*** Opening of Text segment ***

Case Review: “What is a reasonable amount of time to take off to look after children?”
In the recent case of Naisbett v Npower Ltd, an employment tribunal considered the reasonableness of time taken off by an employee to look after her children, with six absences totalling seven days in 12 months.
Employees are allowed to take a “reasonable” amount of time off for dependants, to cover unexpected or sudden events, and to make the necessary “longer-term” arrangements. When deciding what is a “reasonable” amount of time off work, employers tend (understandably) to focus on disruption to their business. However in reality the key issue is whether or not each absence is a genuine and unforeseeable emergency.
In this case Ms Naisbett worked from 9am to 5pm from Monday to Thursday and at the relevant time had a child who was three years old. The child went to nursery, and Miss Naibett’s partner could only offer limited help as he worked away. Furthermore her parents ran two public houses and were not readily available to help. As a result when Ms Naibett’s child was too ill to attend nursery, it fell to her to look after the child at home. Anyone with children will have found themselves in this situation at one point or other – that dreaded knowledge that you will have to take a day off work to look after the poorly child.

*** Close of Text segment ***
*** Opening of Available data ***

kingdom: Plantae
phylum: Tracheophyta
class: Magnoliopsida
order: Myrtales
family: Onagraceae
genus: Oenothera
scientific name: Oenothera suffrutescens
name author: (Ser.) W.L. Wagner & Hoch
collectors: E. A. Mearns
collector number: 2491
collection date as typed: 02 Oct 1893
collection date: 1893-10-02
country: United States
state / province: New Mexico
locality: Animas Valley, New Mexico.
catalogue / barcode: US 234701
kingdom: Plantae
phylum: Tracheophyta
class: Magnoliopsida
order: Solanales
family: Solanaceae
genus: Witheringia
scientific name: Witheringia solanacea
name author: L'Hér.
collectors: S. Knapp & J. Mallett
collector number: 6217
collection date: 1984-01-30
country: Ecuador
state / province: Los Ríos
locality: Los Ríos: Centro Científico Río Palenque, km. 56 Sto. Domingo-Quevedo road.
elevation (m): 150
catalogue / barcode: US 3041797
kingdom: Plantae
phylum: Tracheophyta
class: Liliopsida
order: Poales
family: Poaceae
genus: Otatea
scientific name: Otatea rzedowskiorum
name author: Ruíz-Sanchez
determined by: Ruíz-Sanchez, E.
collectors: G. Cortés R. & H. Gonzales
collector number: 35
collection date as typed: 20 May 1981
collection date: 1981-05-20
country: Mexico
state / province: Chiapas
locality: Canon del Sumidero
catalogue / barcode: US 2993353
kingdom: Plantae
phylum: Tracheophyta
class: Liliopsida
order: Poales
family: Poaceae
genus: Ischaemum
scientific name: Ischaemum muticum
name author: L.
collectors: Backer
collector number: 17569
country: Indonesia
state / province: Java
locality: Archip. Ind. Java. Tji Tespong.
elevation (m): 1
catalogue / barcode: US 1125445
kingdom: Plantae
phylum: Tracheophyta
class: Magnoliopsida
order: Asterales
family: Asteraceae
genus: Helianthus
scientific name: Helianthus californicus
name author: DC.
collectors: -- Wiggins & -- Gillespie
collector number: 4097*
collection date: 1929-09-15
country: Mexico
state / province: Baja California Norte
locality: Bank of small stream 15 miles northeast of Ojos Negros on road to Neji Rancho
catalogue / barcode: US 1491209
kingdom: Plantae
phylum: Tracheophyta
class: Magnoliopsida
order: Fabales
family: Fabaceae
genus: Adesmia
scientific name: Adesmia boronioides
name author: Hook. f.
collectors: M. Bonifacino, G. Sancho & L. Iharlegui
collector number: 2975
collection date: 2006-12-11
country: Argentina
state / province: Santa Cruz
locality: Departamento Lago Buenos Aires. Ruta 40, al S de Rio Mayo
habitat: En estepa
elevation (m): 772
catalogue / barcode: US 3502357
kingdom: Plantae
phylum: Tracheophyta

*** Close of Available data ***

What to do
**A.** Copy the passage of the case review that opens with the words "Employees are allowed" and runs through the words "and unforeseeable emergency.".
**B.** In the case review, what hours and days did Ms Naisbett work?

Answers by item
**A.**
Employees are allowed to take a “reasonable” amount of time off for dependants, to cover unexpected or sudden events, and to make the necessary “longer-term” arrangements. When deciding what is a “reasonable” amount of time off work, employers tend (understandably) to focus on disruption to their business. However in reality the key issue is whether or not each absence is a genuine and unforeseeable emergency.

**B.** She worked from 9am to 5pm, Monday to Thursday.